François Pinault est à la bourse du Commerce, Bernard Arnault à La Samaritaine non loin du Centre Pompidou ni du Louvre.

Un parcours « Yves Saint Laurent aux Musées » est proposé dans plusieurs lieux, l’art est croisé avec la haute couture. Un designer est choisi pour présenter une exposition Picasso au musée qui porte son nom. La fashion week s’installe le 6 mars au musée d’Orsay lors d’ un défilé Louis Vuittton , collection hiver 2023.

Que le centre de Paris serve l’alliance du luxe et de l’art au point de confondre les deux est l’objectif. Pourquoi le déplorer ? Cela embellit Paris. Le nouveau quartier des Halles  élargit son attrait. On embrasse et félicite une scène française , la nouvelle mariée trop belle … pour mieux l’étouffer ? Cela ressemble à une marche forcée sans débat ni consultation.

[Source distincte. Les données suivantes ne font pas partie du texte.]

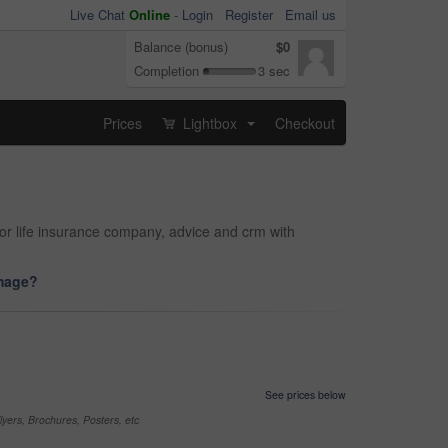
Live Chat
Online
-
Login
Register
Email us
Balance (bonus)
$0
Completion
3 sec
Prices
Lightbox
Checkout
...
or life insurance company, advice and crm with
image?
See prices below
yers, Brochures, Posters, etc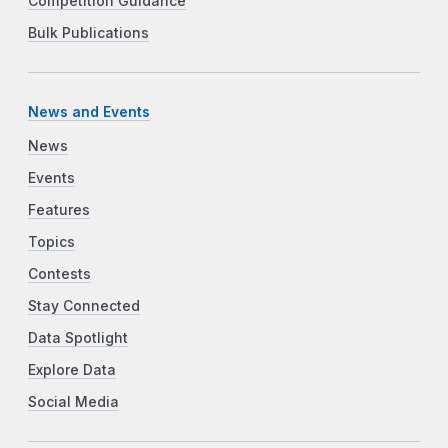
Competition Guidance
Bulk Publications
News and Events
News
Events
Features
Topics
Contests
Stay Connected
Data Spotlight
Explore Data
Social Media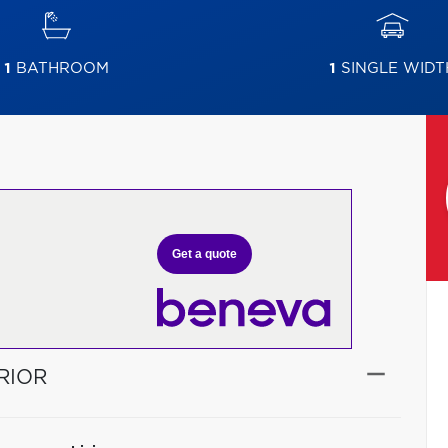
1
BATHROOM
1
SINGLE WIDT
Get a quote
RIOR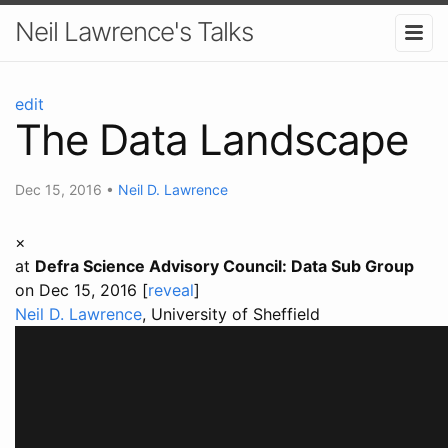
Neil Lawrence's Talks
edit
The Data Landscape
Dec 15, 2016
•
Neil D. Lawrence
×
at
Defra Science Advisory Council: Data Sub Group
on Dec 15, 2016 [
reveal
]
Neil D. Lawrence
, University of Sheffield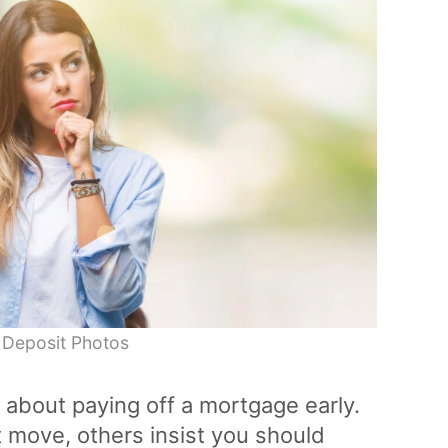
 Deposit Photos
 about paying off a mortgage early.
 move, others insist you should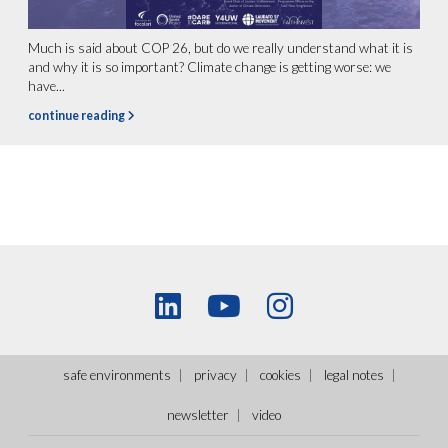
Much is said about COP 26, but do we really understand what it is
and why it is so important? Climate change is getting worse: we
have...
continue reading
safe environments
privacy
cookies
legal notes
newsletter
video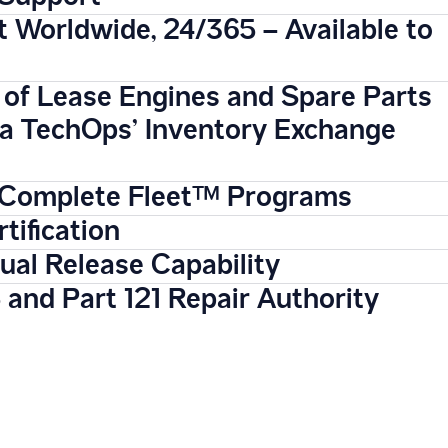
 Worldwide, 24/365 – Available to
 of Lease Engines and Spare Parts
ta TechOps’ Inventory Exchange
Complete Fleet™ Programs
tification
al Release Capability
 and Part 121 Repair Authority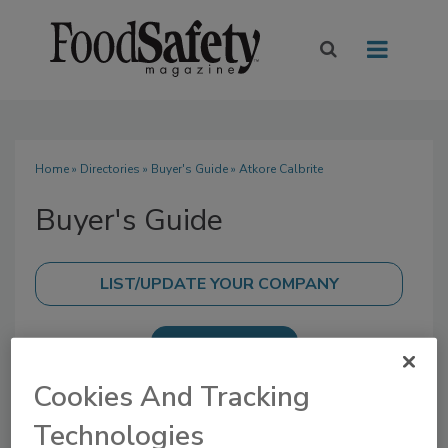
Home
»
Directories
»
Buyer's Guide
» Atkore Calbrite
Buyer's Guide
SUBMIT AN RFP
Cookies And Tracking
Technologies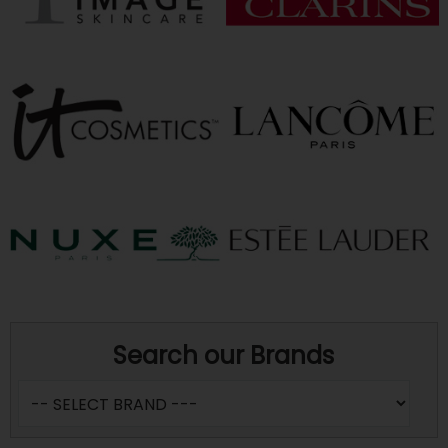
Search our Brands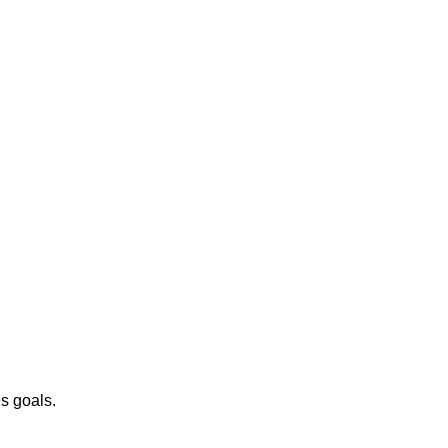
es goals.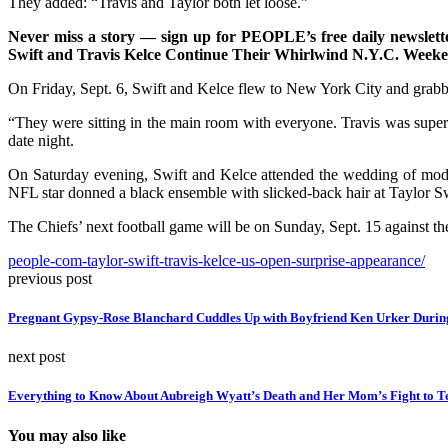
They added: “Travis and Taylor both let loose.”
Never miss a story — sign up for PEOPLE’s free daily newsletter
Swift and Travis Kelce Continue Their Whirlwind N.Y.C. Week
On Friday, Sept. 6, Swift and Kelce flew to New York City and grabb
“They were sitting in the main room with everyone. Travis was supe
date night.
On Saturday evening, Swift and Kelce attended the wedding of mode
NFL star donned a black ensemble with slicked-back hair at Taylor
The Chiefs’ next football game will be on Sunday, Sept. 15 against th
people-com-taylor-swift-travis-kelce-us-open-surprise-appearance/
previous post
Pregnant Gypsy-Rose Blanchard Cuddles Up with Boyfriend Ken Urker During
next post
Everything to Know About Aubreigh Wyatt’s Death and Her Mom’s Fight to Te
You may also like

Nous attendons l’ouverture fin mars 2023 de La foire ARTPARIS  qui met en avant «  le retour après l’exil de la scène française de l’art ». Ce sera une scène vivante , engagée comme on a l’habitude, nous dit-on dans sa communication. Fort bien!  Mais c’est un ex directeur de FRAC qui la présente, c’est à dire  son versant officiel. Alors ! De quel « retour d’exil », de quelles « résistances » s’agit-il si la création vivante française marche encore à la baguette ?

A suivre….

MARIE SALLANTIN, PEINTRE

(1) 1983-2013 ANNÉES NOIRES DE LA PEINTURE, Aude de Kerros, Marie Sallantin, Pierre-Marie Ziegler , éditions Pierre Guillaume De Roux

1983-2013 Années noires de la peinture : Une mise à mort bureaucratique ?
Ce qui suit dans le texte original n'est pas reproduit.